Task directions: Every line in the data below that includes "none" belongs in the answer, copied as it stands.

Extracted records:
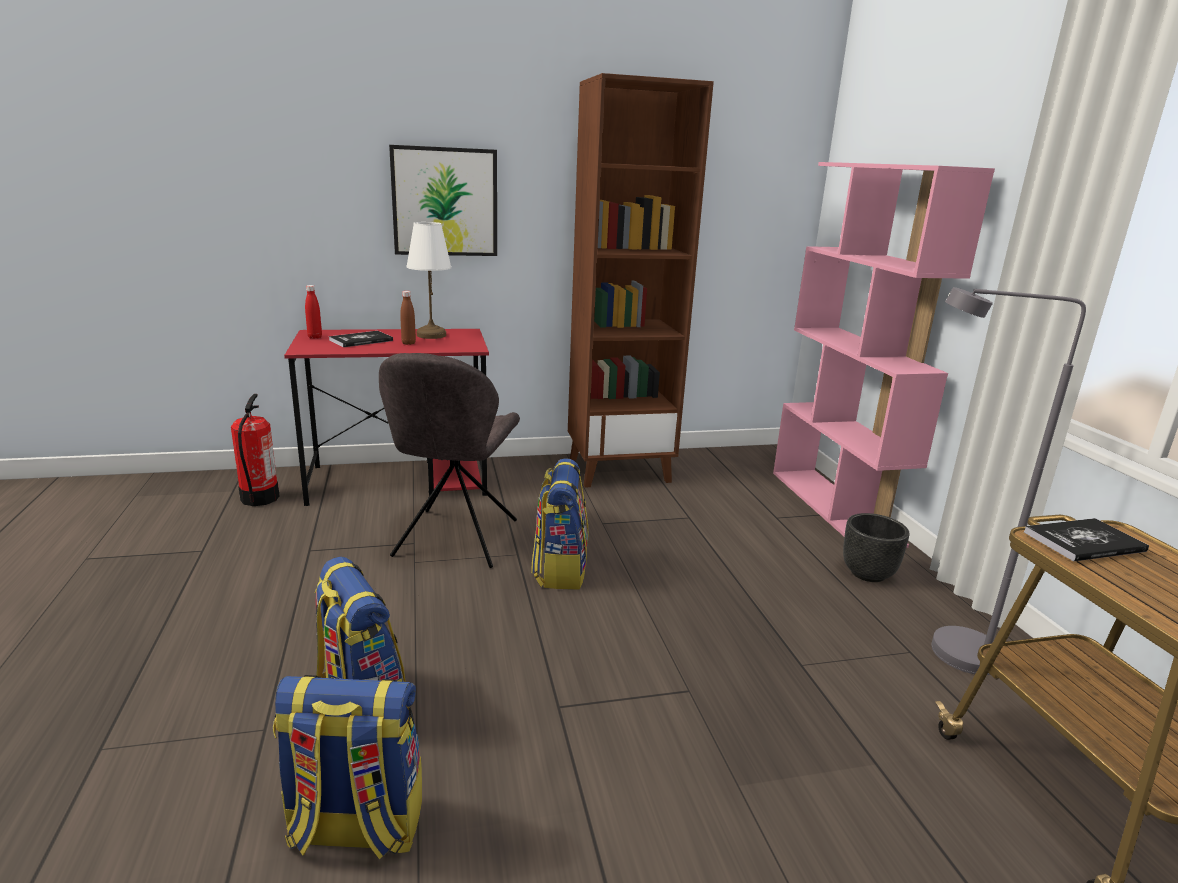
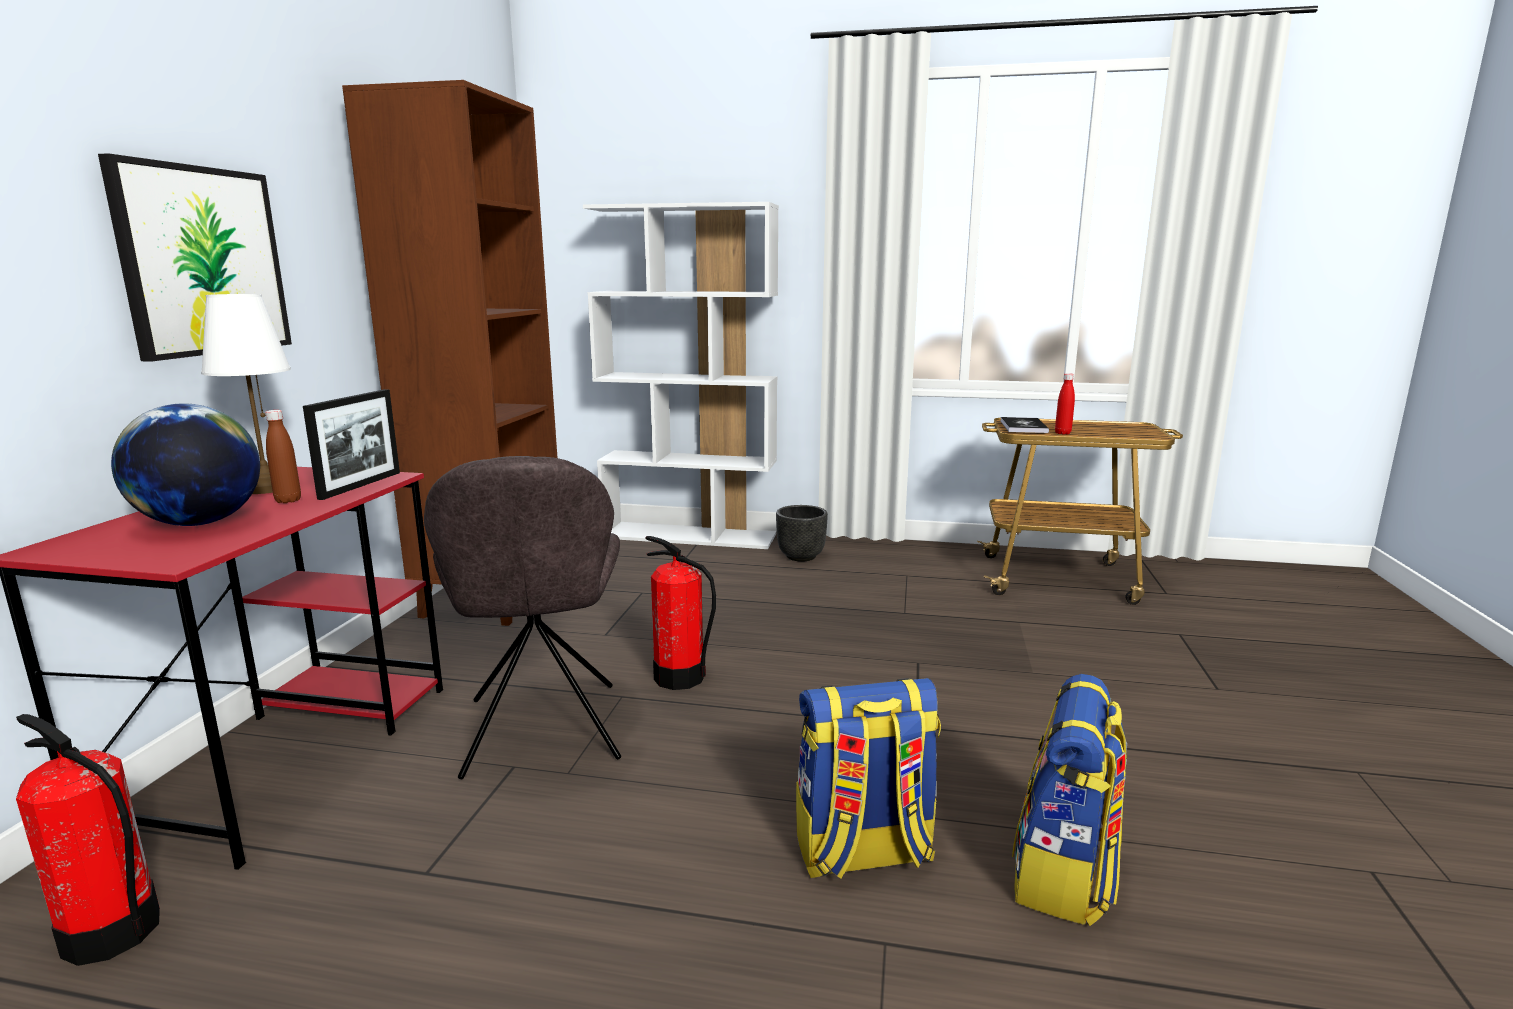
camera: 65 degrees left, 5 degrees down
red bottle [305,285,322,339] -> red bottle moved to [1055,373,1075,435]
book [329,331,393,347] -> globe [111,403,260,526]
grey chair [379,353,520,568] -> grey chair turned 45 degrees clockwise [424,456,621,779]
backpack [531,458,588,589] -> fire extinguisher [645,536,716,690]
pink bookcase [773,162,995,548] -> white bookcase [583,202,779,549]
grey floor lamp [931,287,1086,675] -> none
none -> picture frame [303,389,400,500]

Answer to the problem:
grey floor lamp [931,287,1086,675] -> none
none -> picture frame [303,389,400,500]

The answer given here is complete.